Hint: use plt.hist()
As expected, the distribution is not symmetric, but right-skewed due to the few high-income points.
One thing to ask know is what is the middle point of the distribution - the point that divides the distribution into two halves with the same number of items each, and this is what the median tells us.
Median
Percentiles
In addition to the midpoint of the distribution one can split the distribution into any fraction and this is what the percentiles measure.
What are the 10, 50 and 90 percentiles?
Notice that the 50 percentile is he same as to the median, as is natural from the definition of the median.
How would you describe the employee compensation in the City of San Francisco?
Describe with words referring to the distribution and the statistics from above.
In 2015, employees in San Francisco earned 115.000 a year on average, where 11.000 was the lowest and 648.000 the highest yearly income. The top 10% earn more than 196.000 yearly, whereas the lowest 10% earn less than 32.000 a year
Part 2: Estimating the Median from a Random Sample
Normally we don't have access to the entire population and we want to make estimates, for example, the median, about it from a random sample. In this part, we simulate this situation by drawing a random sample of 500 points from the population, calculating the median as an estimate of the population median (parameter). Then we use Bootstrapping to calculate the confidence of the estimate.
Random sample
Draw a random sample form the population TC
.
Hint: use np.random.choice()
with and set the keyword argument replace to False
To see how different the estimate would be if the sample had come out differently, we could just draw another sample from the population, but that would be cheating. We are trying to mimic real life, in which we won't have all the population data at hand.
Somehow, we have to get another random sample without sampling from the population.
The Bootstrap: Resampling from the Sample
WARNING: the following paragraph is quite loaded with jargon and may sound like a tongue twister.
The idea behind bootstrapping is to simulate possible samples by randomly sampling our sample. For each of this samples we compute the statistic, in our case the median, thus obtaining a distribution of bootstrap sample medians. The 95% confidence interval is given by the 2.5% and 97.5% of this distribution.
Read more about the Bootstrap method here.
Resample
The because we're drawing a sample from the original sample we want to draw the elements mantaining the probabilities of the original sample, thus we sample with replacement.
Bootstrap Empirical Distribution of the Sample Median
Let us define a function bootstrap_median that takes our original sample, the label of the column containing the variable, and the number of bootstrap samples we want to take, and returns an array of the corresponding resampled medians.
Each time we resample and find the median, we replicate the bootstrap process.
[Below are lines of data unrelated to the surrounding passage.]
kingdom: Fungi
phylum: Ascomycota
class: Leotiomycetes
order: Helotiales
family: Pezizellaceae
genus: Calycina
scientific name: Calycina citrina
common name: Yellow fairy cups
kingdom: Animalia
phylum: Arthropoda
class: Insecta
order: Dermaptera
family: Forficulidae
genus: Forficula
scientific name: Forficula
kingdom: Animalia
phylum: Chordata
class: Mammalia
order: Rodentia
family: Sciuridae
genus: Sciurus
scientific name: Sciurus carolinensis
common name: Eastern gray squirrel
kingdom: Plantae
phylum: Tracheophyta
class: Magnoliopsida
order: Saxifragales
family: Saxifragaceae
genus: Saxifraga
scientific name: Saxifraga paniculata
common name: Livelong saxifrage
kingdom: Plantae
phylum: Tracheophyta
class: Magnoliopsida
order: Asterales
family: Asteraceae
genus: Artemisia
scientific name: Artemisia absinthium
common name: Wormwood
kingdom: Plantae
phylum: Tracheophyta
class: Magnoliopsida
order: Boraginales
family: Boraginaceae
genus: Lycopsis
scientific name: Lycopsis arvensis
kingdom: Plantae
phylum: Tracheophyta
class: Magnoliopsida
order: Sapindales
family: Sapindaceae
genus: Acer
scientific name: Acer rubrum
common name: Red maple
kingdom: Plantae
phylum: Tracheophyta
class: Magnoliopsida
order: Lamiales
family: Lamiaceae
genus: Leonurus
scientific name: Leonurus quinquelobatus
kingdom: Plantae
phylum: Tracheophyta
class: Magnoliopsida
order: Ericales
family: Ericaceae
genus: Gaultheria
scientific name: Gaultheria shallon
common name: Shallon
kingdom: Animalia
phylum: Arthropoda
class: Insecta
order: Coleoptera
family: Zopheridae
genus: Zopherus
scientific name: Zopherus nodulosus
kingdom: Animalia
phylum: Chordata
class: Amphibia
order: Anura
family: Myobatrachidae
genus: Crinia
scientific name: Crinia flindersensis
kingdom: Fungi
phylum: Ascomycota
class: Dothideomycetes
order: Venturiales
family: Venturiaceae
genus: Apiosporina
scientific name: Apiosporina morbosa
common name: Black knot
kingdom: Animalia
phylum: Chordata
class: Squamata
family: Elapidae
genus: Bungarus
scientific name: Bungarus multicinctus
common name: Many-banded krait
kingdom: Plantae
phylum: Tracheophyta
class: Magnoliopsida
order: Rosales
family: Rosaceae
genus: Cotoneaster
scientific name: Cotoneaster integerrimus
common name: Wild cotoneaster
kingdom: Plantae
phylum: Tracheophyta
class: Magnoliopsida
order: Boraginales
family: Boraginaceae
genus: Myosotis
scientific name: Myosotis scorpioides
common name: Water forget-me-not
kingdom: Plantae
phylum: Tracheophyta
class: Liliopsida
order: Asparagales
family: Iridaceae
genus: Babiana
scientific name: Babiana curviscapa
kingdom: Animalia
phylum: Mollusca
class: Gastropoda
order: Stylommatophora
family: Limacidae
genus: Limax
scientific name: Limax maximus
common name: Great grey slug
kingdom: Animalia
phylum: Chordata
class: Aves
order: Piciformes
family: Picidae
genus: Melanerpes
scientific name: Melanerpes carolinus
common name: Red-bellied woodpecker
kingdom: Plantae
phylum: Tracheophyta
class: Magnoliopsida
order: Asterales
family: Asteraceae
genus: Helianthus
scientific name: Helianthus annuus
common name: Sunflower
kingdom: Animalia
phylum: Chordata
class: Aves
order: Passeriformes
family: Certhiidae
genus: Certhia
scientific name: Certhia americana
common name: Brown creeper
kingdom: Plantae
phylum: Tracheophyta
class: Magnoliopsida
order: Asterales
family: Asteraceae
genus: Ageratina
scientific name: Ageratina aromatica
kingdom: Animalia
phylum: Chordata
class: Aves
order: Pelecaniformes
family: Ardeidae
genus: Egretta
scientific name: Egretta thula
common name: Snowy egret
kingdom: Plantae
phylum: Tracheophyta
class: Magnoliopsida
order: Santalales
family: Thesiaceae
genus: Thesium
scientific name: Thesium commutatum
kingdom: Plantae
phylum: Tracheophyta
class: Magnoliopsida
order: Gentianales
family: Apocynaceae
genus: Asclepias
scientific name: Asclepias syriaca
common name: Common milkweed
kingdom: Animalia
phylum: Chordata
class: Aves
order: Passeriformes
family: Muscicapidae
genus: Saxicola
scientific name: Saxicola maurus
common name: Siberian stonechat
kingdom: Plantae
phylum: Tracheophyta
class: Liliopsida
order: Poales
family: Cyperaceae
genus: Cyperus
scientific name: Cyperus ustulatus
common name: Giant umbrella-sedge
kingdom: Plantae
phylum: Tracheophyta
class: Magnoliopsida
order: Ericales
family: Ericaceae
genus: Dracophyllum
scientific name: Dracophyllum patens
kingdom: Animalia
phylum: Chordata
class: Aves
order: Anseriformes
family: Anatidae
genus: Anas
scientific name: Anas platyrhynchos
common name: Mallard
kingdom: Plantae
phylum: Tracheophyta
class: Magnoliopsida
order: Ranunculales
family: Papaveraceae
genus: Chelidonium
So the number of bootstrap samples will be called the number of replications.
Let's use the function bootstrap_median
to get the distribution of medians with 5000 replications.
Now let's plot the histogram of the 5000 bootstrap medians together with the sample median (sample_median
) that we calculated with the original sample and the middle 95% interval.
To summarize what the simulation shows, suppose you are estimating the population median by the following process:
- Draw a large random sample from the population.
- Bootstrap your random sample and get an estimate from the new random sample.
- Repeat the above step thousands of times, and get thousands of estimates.
- Pick off the "middle 95%" interval of all the estimates.
That gives you one interval of estimates. Now if you repeat the entire process 100 times, ending up with 100 intervals, then about 95 of those 100 intervals will contain the population parameter. In other words, this process of estimation captures the parameter about 95% of the time. You can replace 95% by a different value, as long as it's not 100. Suppose you replace 95% by 80% and keep the sample size fixed at 500. Then your intervals of estimates will be shorter than those we simulated here, because the "middle 80%" is a smaller range than the "middle 95%". Only about 80% of your intervals will contain the parameter.